(Dataset excerpt)
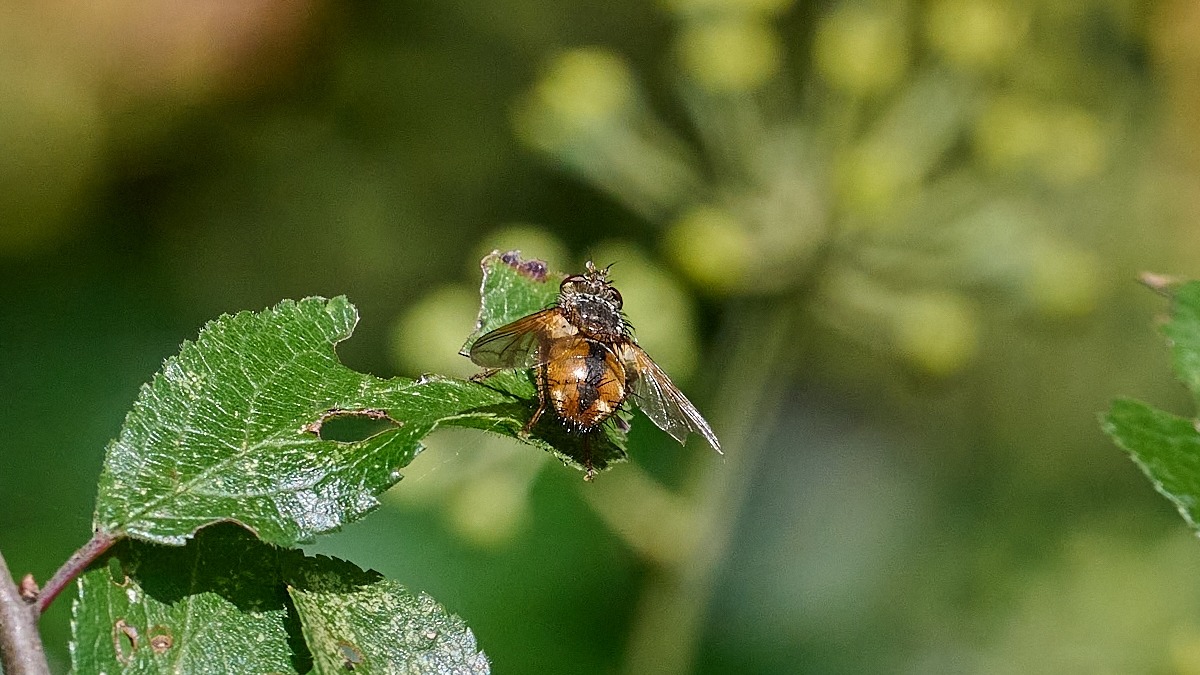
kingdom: Animalia
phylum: Arthropoda
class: Insecta
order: Diptera
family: Tachinidae
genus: Tachina
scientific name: Tachina fera
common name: Mellemfluen oskar
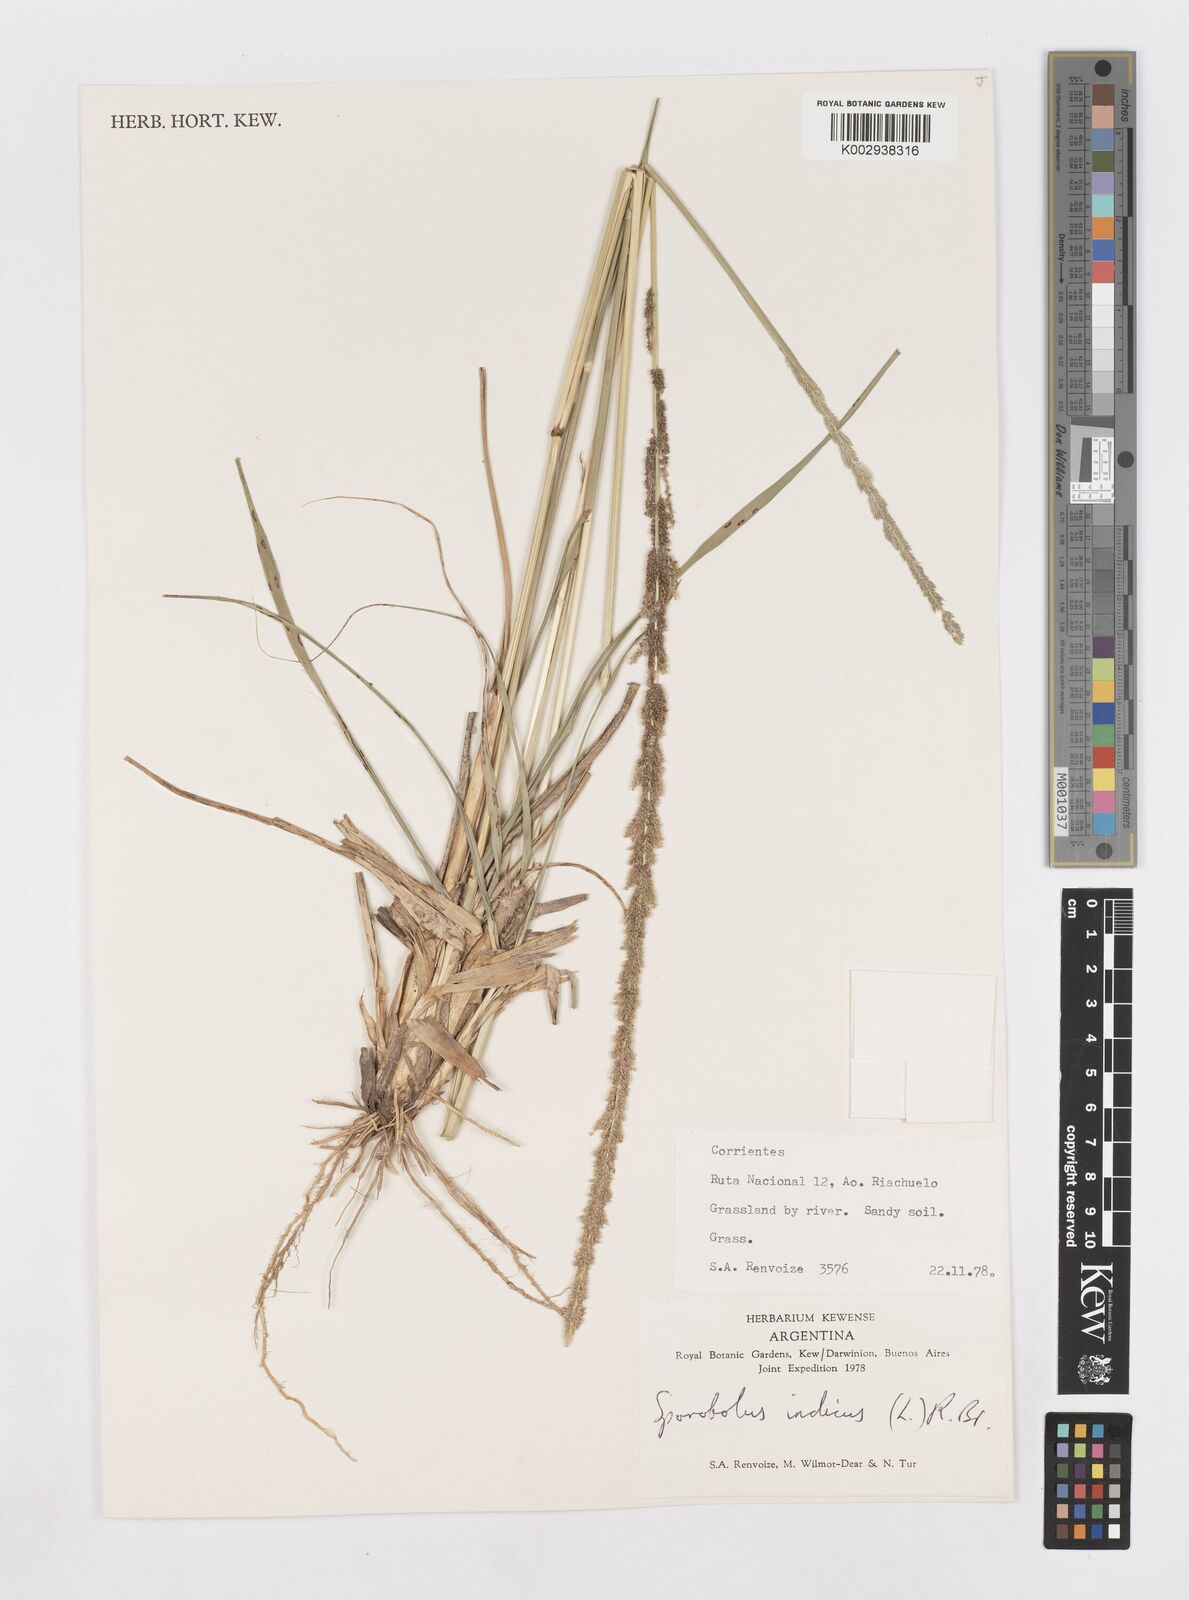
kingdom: Plantae
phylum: Tracheophyta
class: Liliopsida
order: Poales
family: Poaceae
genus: Sporobolus
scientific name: Sporobolus indicus
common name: Smut grass
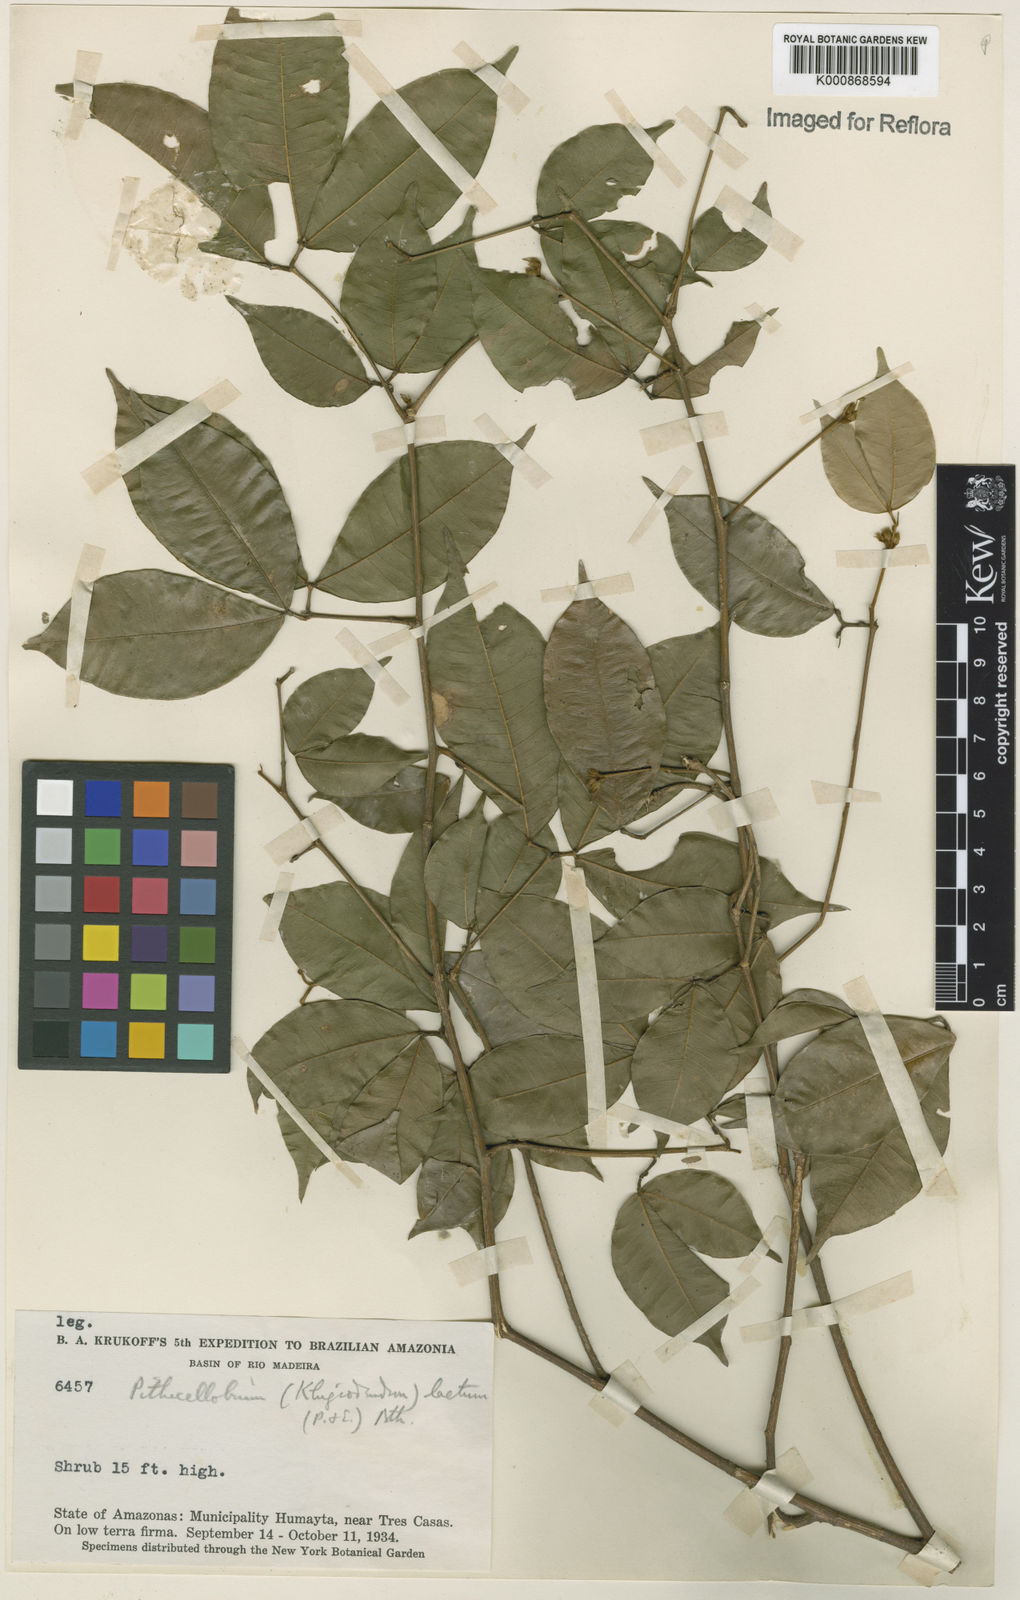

PROBLEM:
Format the text lines from all the items above as a Markdown table with two columns, No. for the row number and Line for the text, and skip any blank lines. Leave the pictures out.

ANSWER BELOW:
| No. | Line |
|---|---|
| 1 | kingdom: Animalia |
| 2 | phylum: Arthropoda |
| 3 | class: Insecta |
| 4 | order: Diptera |
| 5 | family: Tachinidae |
| 6 | genus: Tachina |
| 7 | scientific name: Tachina fera |
| 8 | common name: Mellemfluen oskar |
| 9 | kingdom: Plantae |
| 10 | phylum: Tracheophyta |
| 11 | class: Liliopsida |
| 12 | order: Poales |
| 13 | family: Poaceae |
| 14 | genus: Sporobolus |
| 15 | scientific name: Sporobolus indicus |
| 16 | common name: Smut grass |